PROBLEM: Can you repeat the entries from the start through the line containing "je kind ook", replacing "Youtube" with "Vimeo" and leaving everything else unchanged?

-.-.-

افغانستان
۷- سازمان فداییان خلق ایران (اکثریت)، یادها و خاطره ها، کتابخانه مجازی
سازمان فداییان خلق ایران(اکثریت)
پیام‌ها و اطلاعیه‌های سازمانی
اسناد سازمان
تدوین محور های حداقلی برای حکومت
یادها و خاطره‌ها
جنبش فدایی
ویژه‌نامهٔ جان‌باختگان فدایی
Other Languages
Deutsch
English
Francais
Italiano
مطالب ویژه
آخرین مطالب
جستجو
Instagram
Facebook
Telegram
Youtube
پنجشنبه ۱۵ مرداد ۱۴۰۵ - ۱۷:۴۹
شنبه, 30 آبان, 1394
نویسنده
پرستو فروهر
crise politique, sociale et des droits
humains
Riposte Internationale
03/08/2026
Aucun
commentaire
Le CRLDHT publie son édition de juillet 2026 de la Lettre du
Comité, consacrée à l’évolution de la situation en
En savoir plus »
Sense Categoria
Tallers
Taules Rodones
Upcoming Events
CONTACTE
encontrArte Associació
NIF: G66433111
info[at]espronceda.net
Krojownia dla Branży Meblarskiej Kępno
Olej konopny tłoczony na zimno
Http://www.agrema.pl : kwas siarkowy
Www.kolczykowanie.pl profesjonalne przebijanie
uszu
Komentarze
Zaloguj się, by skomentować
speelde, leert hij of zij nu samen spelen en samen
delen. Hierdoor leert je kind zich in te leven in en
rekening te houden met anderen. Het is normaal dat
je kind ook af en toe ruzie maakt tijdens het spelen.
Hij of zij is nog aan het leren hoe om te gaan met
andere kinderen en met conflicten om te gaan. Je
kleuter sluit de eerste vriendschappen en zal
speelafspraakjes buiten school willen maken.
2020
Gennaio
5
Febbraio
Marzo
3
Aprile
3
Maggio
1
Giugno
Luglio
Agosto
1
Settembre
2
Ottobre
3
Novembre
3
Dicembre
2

-.-.-

THE COMPLETED TASK:
افغانستان
۷- سازمان فداییان خلق ایران (اکثریت)، یادها و خاطره ها، کتابخانه مجازی
سازمان فداییان خلق ایران(اکثریت)
پیام‌ها و اطلاعیه‌های سازمانی
اسناد سازمان
تدوین محور های حداقلی برای حکومت
یادها و خاطره‌ها
جنبش فدایی
ویژه‌نامهٔ جان‌باختگان فدایی
Other Languages
Deutsch
English
Francais
Italiano
مطالب ویژه
آخرین مطالب
جستجو
Instagram
Facebook
Telegram
Vimeo
پنجشنبه ۱۵ مرداد ۱۴۰۵ - ۱۷:۴۹
شنبه, 30 آبان, 1394
نویسنده
پرستو فروهر
crise politique, sociale et des droits
humains
Riposte Internationale
03/08/2026
Aucun
commentaire
Le CRLDHT publie son édition de juillet 2026 de la Lettre du
Comité, consacrée à l’évolution de la situation en
En savoir plus »
Sense Categoria
Tallers
Taules Rodones
Upcoming Events
CONTACTE
encontrArte Associació
NIF: G66433111
info[at]espronceda.net
Krojownia dla Branży Meblarskiej Kępno
Olej konopny tłoczony na zimno
Http://www.agrema.pl : kwas siarkowy
Www.kolczykowanie.pl profesjonalne przebijanie
uszu
Komentarze
Zaloguj się, by skomentować
speelde, leert hij of zij nu samen spelen en samen
delen. Hierdoor leert je kind zich in te leven in en
rekening te houden met anderen. Het is normaal dat
je kind ook af en toe ruzie maakt tijdens het spelen.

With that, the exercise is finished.